The records:
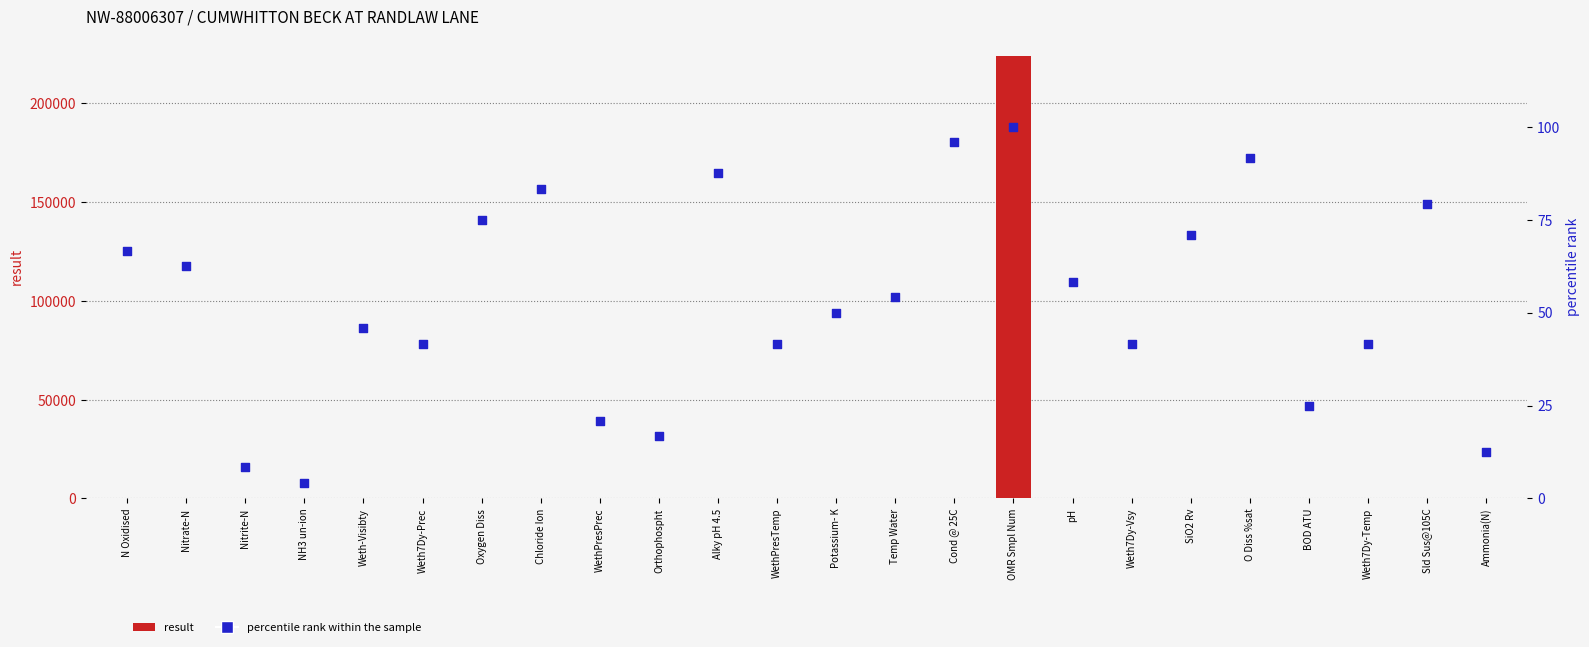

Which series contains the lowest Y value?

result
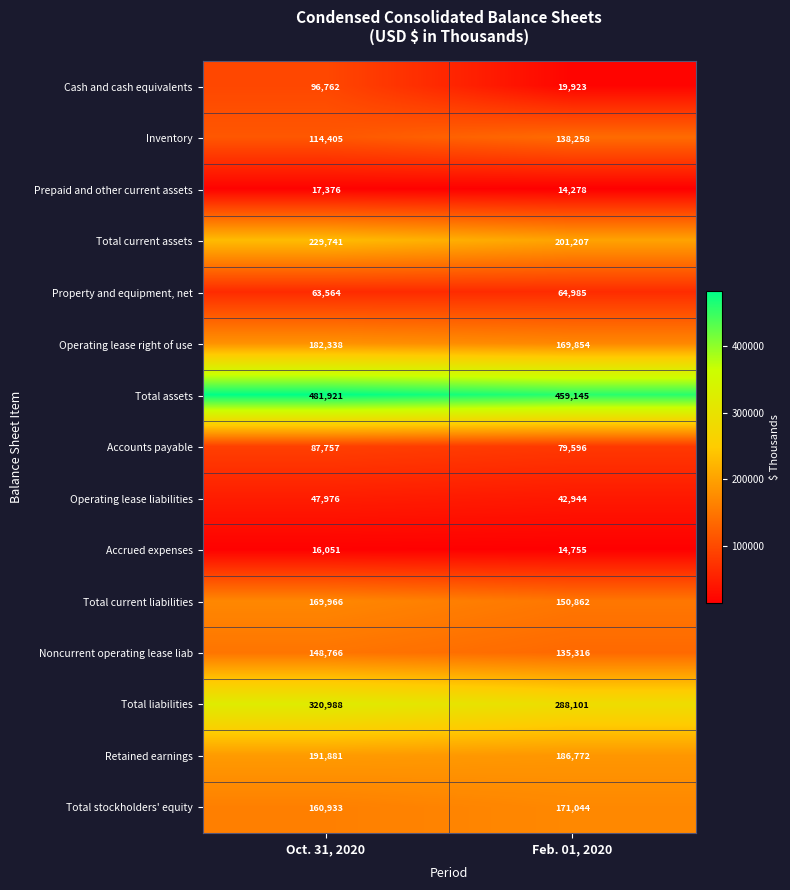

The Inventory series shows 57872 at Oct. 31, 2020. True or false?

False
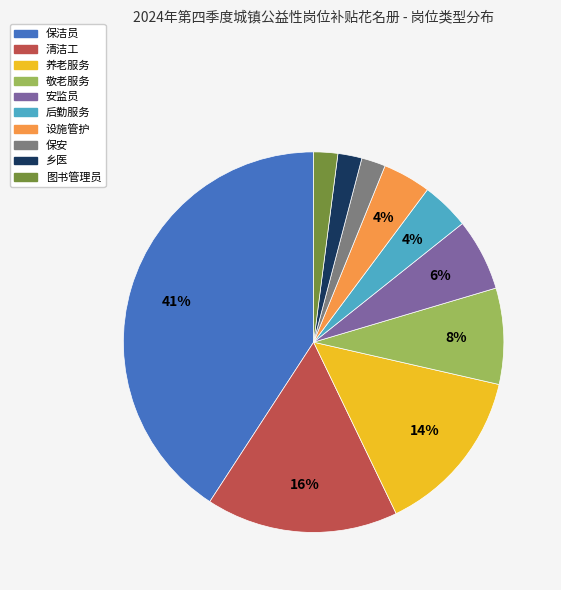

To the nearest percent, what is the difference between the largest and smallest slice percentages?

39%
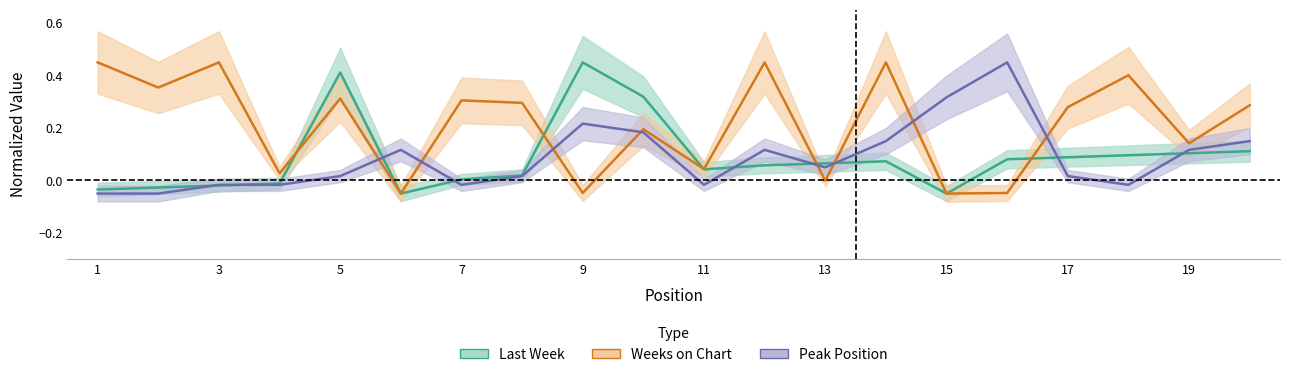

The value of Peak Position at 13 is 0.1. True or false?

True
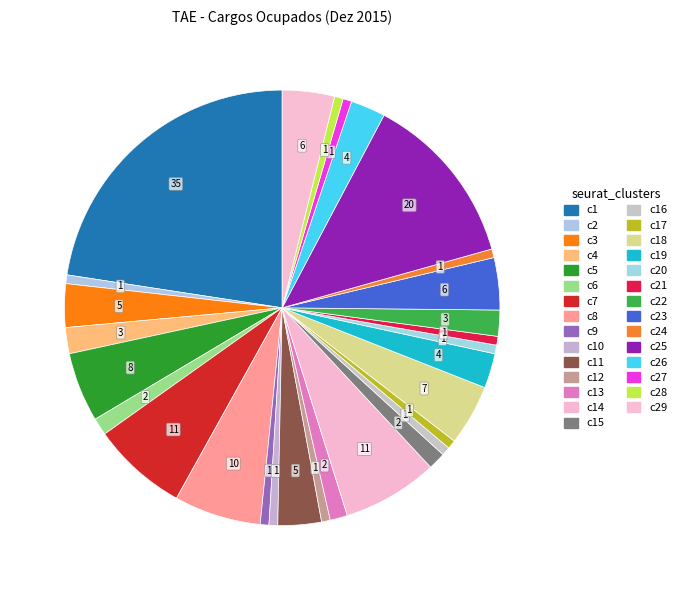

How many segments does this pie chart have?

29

--

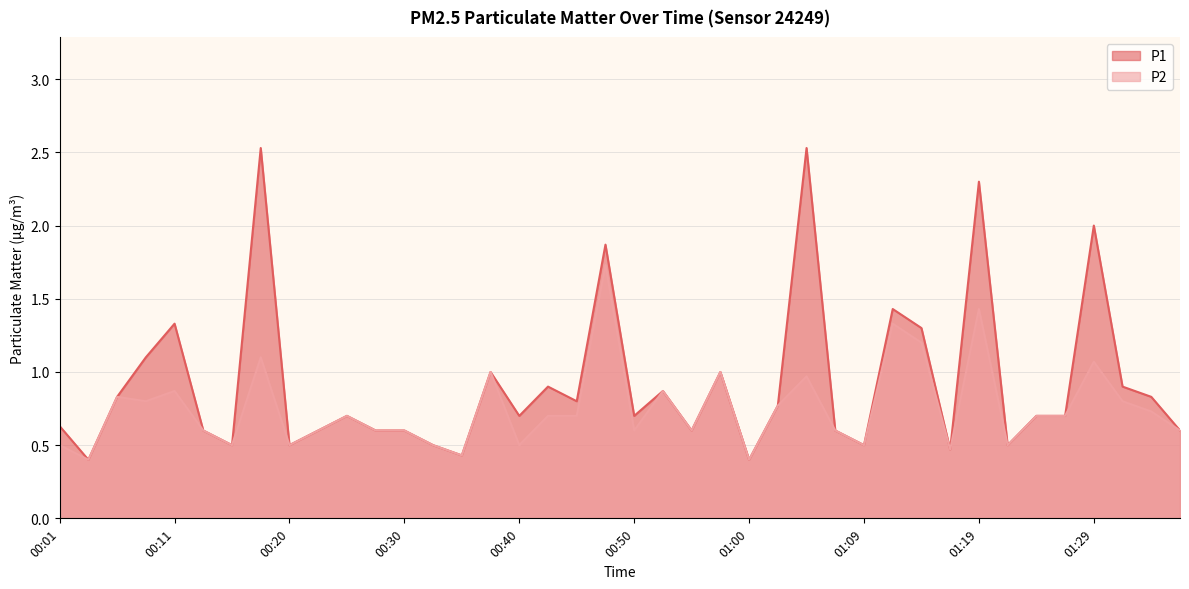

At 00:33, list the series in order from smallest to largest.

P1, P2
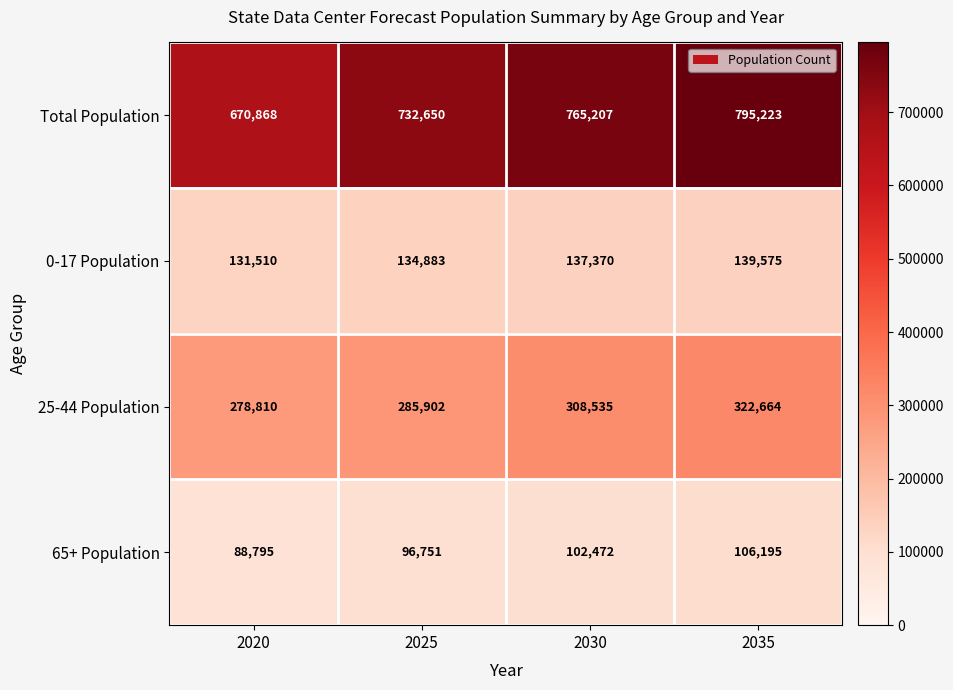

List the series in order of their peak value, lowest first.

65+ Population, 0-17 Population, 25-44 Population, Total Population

---

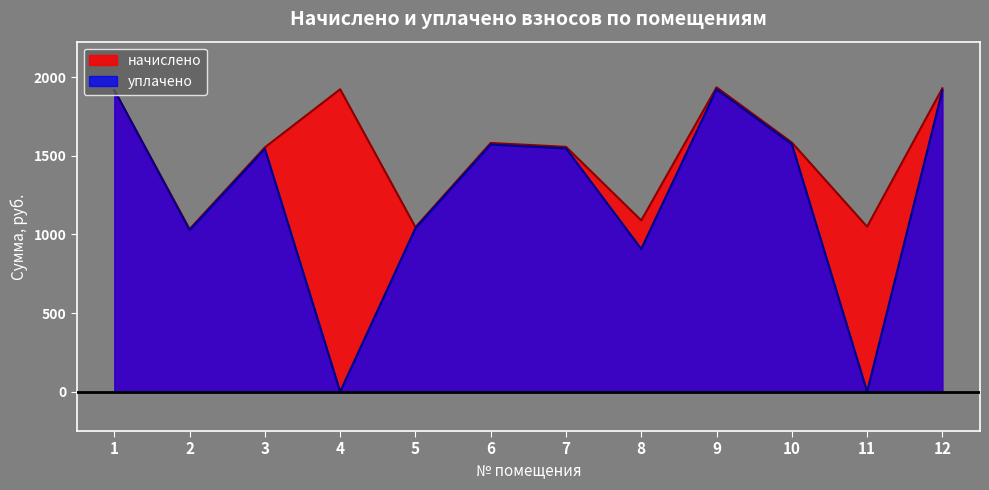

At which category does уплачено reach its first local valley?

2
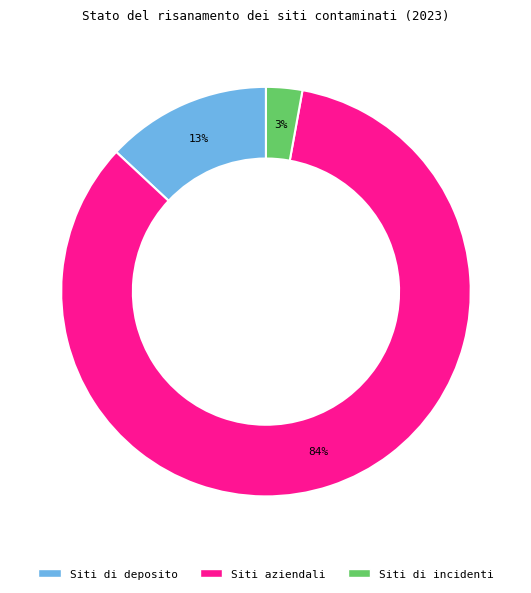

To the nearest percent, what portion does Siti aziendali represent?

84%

What to produce:
Extract every line of the records above that contains the word "smallest" and reproduce each such line in full.

Answer area:
To the nearest percent, what is the difference between the largest and smallest slice percentages?
At 00:33, list the series in order from smallest to largest.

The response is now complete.